The regular rate is $56/year, I think :icon_eek: Cheapest I can ever find it on discount sites is usually $22/year, so this is as good as I've ever found it by a little bit  

It's my favorite hobby magazine by far, though! :thumbsup:


----------



## bigstick120 (May 23, 2005)

WOW laura you have been getting ripped off!!! Regular price is 28.00

http://www.tfhmagazine.com/subscriptions/subscription-rates/


----------



## Rod Hay (Feb 11, 2006)

Just want to add: TFH is my favorite aquatic magazine. Great photos, two regular articles on planted tanks per month ( 1 by Rhonda Wilson & 1 by Takashi Amano!). Many other great articles about fish keeping; habitats; Q&As; invertebrates; etc., etc. I also like that it's a little larger format; good binding (not fold & staple); and thicker, glossy paper. 

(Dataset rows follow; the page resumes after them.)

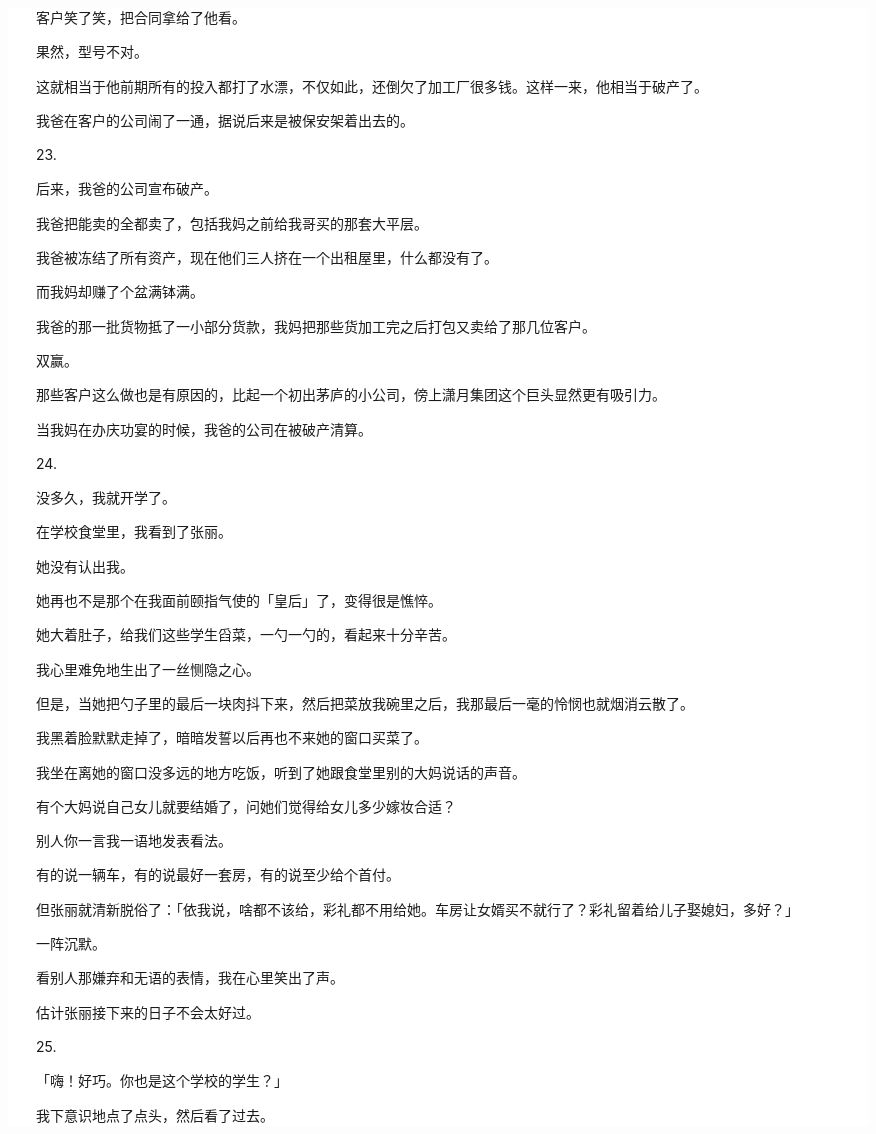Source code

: &emsp;&emsp;客户笑了笑，把合同拿给了他看。  
  
&emsp;&emsp;果然，型号不对。  
  
&emsp;&emsp;这就相当于他前期所有的投入都打了水漂，不仅如此，还倒欠了加工厂很多钱。这样一来，他相当于破产了。  
  
&emsp;&emsp;我爸在客户的公司闹了一通，据说后来是被保安架着出去的。  
  
&emsp;&emsp;23.  
  
&emsp;&emsp;后来，我爸的公司宣布破产。  
  
&emsp;&emsp;我爸把能卖的全都卖了，包括我妈之前给我哥买的那套大平层。  
  
&emsp;&emsp;我爸被冻结了所有资产，现在他们三人挤在一个出租屋里，什么都没有了。  
  
&emsp;&emsp;而我妈却赚了个盆满钵满。  
  
&emsp;&emsp;我爸的那一批货物抵了一小部分货款，我妈把那些货加工完之后打包又卖给了那几位客户。  
  
&emsp;&emsp;双赢。  
  
&emsp;&emsp;那些客户这么做也是有原因的，比起一个初出茅庐的小公司，傍上潇月集团这个巨头显然更有吸引力。  
  
&emsp;&emsp;当我妈在办庆功宴的时候，我爸的公司在被破产清算。  
  
&emsp;&emsp;24.  
  
&emsp;&emsp;没多久，我就开学了。  
  
&emsp;&emsp;在学校食堂里，我看到了张丽。  
  
&emsp;&emsp;她没有认出我。  
  
&emsp;&emsp;她再也不是那个在我面前颐指气使的「皇后」了，变得很是憔悴。  
  
&emsp;&emsp;她大着肚子，给我们这些学生舀菜，一勺一勺的，看起来十分辛苦。  
  
&emsp;&emsp;我心里难免地生出了一丝恻隐之心。  
  
&emsp;&emsp;但是，当她把勺子里的最后一块肉抖下来，然后把菜放我碗里之后，我那最后一毫的怜悯也就烟消云散了。  
  
&emsp;&emsp;我黑着脸默默走掉了，暗暗发誓以后再也不来她的窗口买菜了。  
  
&emsp;&emsp;我坐在离她的窗口没多远的地方吃饭，听到了她跟食堂里别的大妈说话的声音。  
  
&emsp;&emsp;有个大妈说自己女儿就要结婚了，问她们觉得给女儿多少嫁妆合适？  
  
&emsp;&emsp;别人你一言我一语地发表看法。  
  
&emsp;&emsp;有的说一辆车，有的说最好一套房，有的说至少给个首付。  
  
&emsp;&emsp;但张丽就清新脱俗了：「依我说，啥都不该给，彩礼都不用给她。车房让女婿买不就行了？彩礼留着给儿子娶媳妇，多好？」  
  
&emsp;&emsp;一阵沉默。  
  
&emsp;&emsp;看别人那嫌弃和无语的表情，我在心里笑出了声。  
  
&emsp;&emsp;估计张丽接下来的日子不会太好过。  
  
&emsp;&emsp;25.  
  
&emsp;&emsp;「嗨！好巧。你也是这个学校的学生？」  
  
&emsp;&emsp;我下意识地点了点头，然后看了过去。  
  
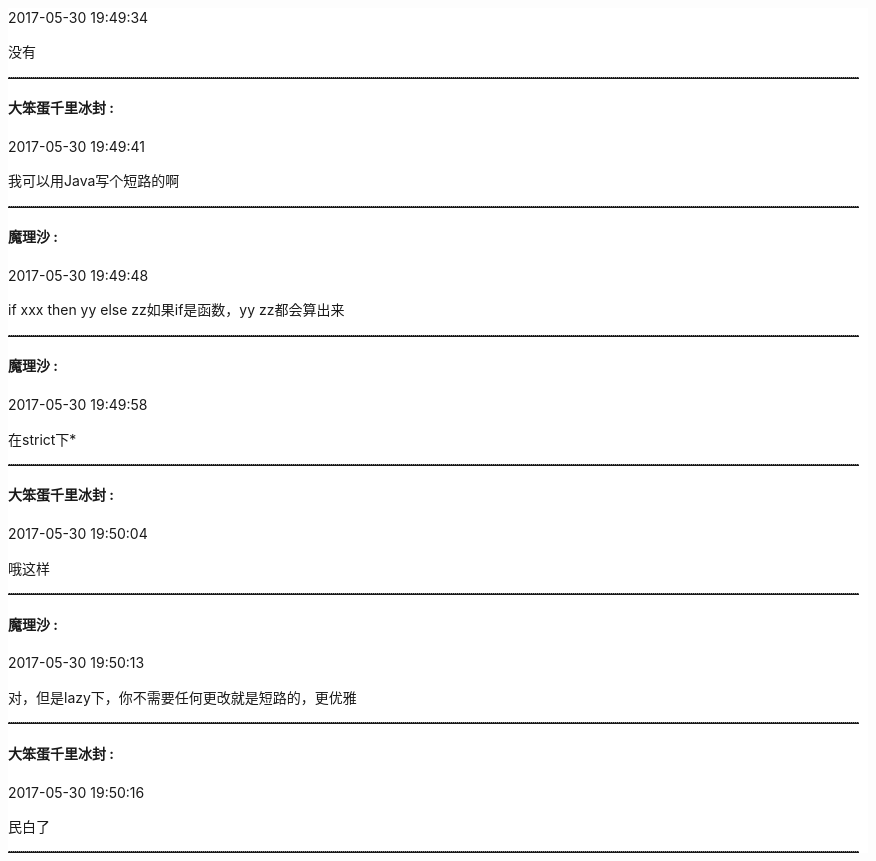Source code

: <span class="article-duration">2017-05-30 19:49:34</span>

没有

<hr style="border-top: 1px dotted grey;width:99%"/>



#### 大笨蛋千里冰封 :

<span class="article-duration">2017-05-30 19:49:41</span>

我可以用Java写个短路的啊

<hr style="border-top: 1px dotted grey;width:99%"/>



#### 魔理沙 :

<span class="article-duration">2017-05-30 19:49:48</span>

if xxx then yy else zz如果if是函数，yy zz都会算出来

<hr style="border-top: 1px dotted grey;width:99%"/>



#### 魔理沙 :

<span class="article-duration">2017-05-30 19:49:58</span>

在strict下*

<hr style="border-top: 1px dotted grey;width:99%"/>



#### 大笨蛋千里冰封 :

<span class="article-duration">2017-05-30 19:50:04</span>

哦这样

<hr style="border-top: 1px dotted grey;width:99%"/>



#### 魔理沙 :

<span class="article-duration">2017-05-30 19:50:13</span>

对，但是lazy下，你不需要任何更改就是短路的，更优雅

<hr style="border-top: 1px dotted grey;width:99%"/>



#### 大笨蛋千里冰封 :

<span class="article-duration">2017-05-30 19:50:16</span>

民白了

<hr style="border-top: 1px dotted grey;width:99%"/>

If you haven't checked it out yet; DO SO!


----------



## lauraleellbp (Feb 3, 2008)

bigstick120 said:


> WOW laura you have been getting ripped off!!! Regular price is 28.00
> 
> http://www.tfhmagazine.com/subscriptions/subscription-rates/


LOL I've never paid more than $22/year, and I usually renew 2 years at a time now Most of the discount places that I used to find it at $22/year have gone up to about $40/year now though- so if someone wants a new subscription this is the best deal I've found recently.


----------



## adamprice271 (Jun 10, 2006)

This is the BEST aquarium magazine ever created by man. I have every issue since 02, and I plan to continue adding to my library for many years to come. 

Regular subscription rates from the mag itself are $28 a year, or $49 for 2yrs, so even if you don't use this coupon, its only a few more bucks anyways. Jump in and start getting it.

Adam


----------